📅 最后修改于: 2023-12-03 14:58:17.788000 🧑 作者: Mango
This is a programming question from the GATE 2017 MOCK II exam. It examines the knowledge and skills of the programmer in implementing data structures and algorithms.
We are given a graph G=(V,E) with n vertices and m edges, and its adjacency matrix A of size n × n. We need to compute the sum of distances between every pair of nodes in the graph. The distance between two nodes is defined as the length of the shortest path between them.
To solve this problem, we can use the Floyd-Warshall algorithm. It is a classic algorithm in graph theory that computes the shortest path between all pairs of nodes in a weighted graph.
The Floyd-Warshall algorithm works by considering all possible intermediate vertices in a path from i to j. For each pair of vertices i and j, the algorithm computes the shortest path that passes through all the vertices from 1 to k−1, where k is an intermediate vertex that is being considered. The algorithm updates the distance between i and j as the minimum of the distance between i and j without considering k, and the distance through k. This is done for all pairs of vertices i and j, and all possible intermediate vertices k.
We can implement the Floyd-Warshall algorithm using a triple-nested loop to consider all pairs of vertices and all possible intermediate vertices. The time complexity of the algorithm is O(n^3).
Here is an implementation of the Floyd-Warshall algorithm in Python:
def floyd_warshall(A):
n = len(A)
dist = [[float('inf')] * n for i in range(n)]
for i in range(n):
for j in range(n):
if A[i][j]:
dist[i][j] = A[i][j]
for k in range(n):
for i in range(n):
for j in range(n):
dist[i][j] = min(dist[i][j], dist[i][k] + dist[k][j])
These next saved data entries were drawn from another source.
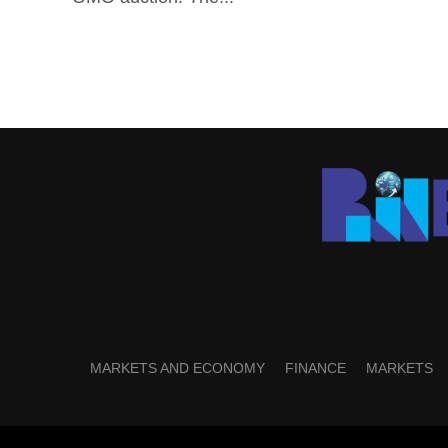
MARKETS AND ECONOMY
FINANCE
MARKETS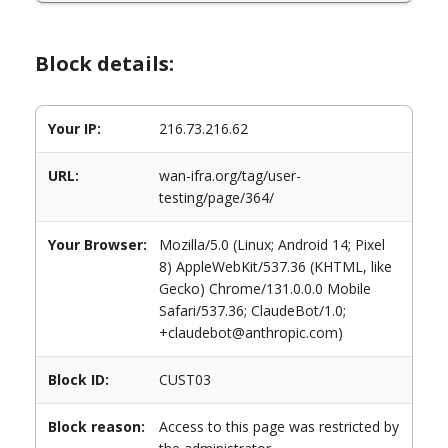
Block details:
Your IP:
216.73.216.62
URL:
wan-ifra.org/tag/user-
testing/page/364/
Your Browser:
Mozilla/5.0 (Linux; Android 14; Pixel
8) AppleWebKit/537.36 (KHTML, like
Gecko) Chrome/131.0.0.0 Mobile
Safari/537.36; ClaudeBot/1.0;
+claudebot@anthropic.com)
Block ID:
CUST03
Block reason:
Access to this page was restricted by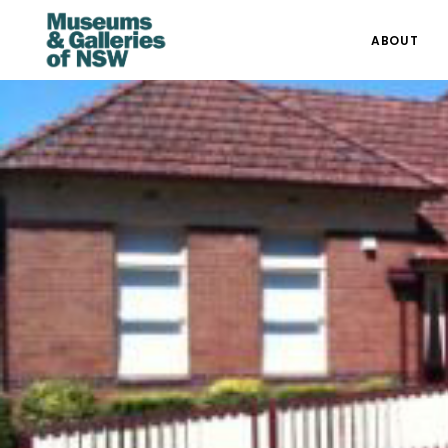
ABOUT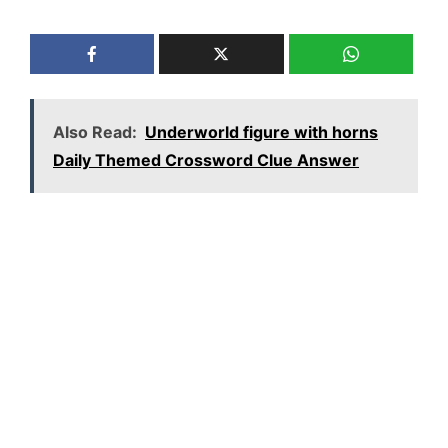
Also Read:
Underworld figure with horns
Daily Themed Crossword Clue Answer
return sum(sum(dist[i]) for i in range(n))
# Test the implementation
A = [
[0, 2, 5],
[2, 0, 7],
[5, 7, 0]
]
assert floyd_warshall(A) == 32
In the code, we first initialize an n × n distance matrix dist with all values set to infinity. We then set the distances between adjacent vertices in the graph to their corresponding values in the adjacency matrix A. We then use a triple-nested loop to iterate over all pairs of vertices and all possible intermediate vertices, and update the distance matrix dist as described above. Finally, we compute and return the sum of all distances in the matrix.
In this question, we have explored the Floyd-Warshall algorithm for computing the sum of distances between all pairs of nodes in a graph. We have implemented the algorithm in Python and shown how it can be used to solve the problem. The algorithm has a time complexity of O(n^3), and is a classic algorithm in graph theory that is widely used in many applications.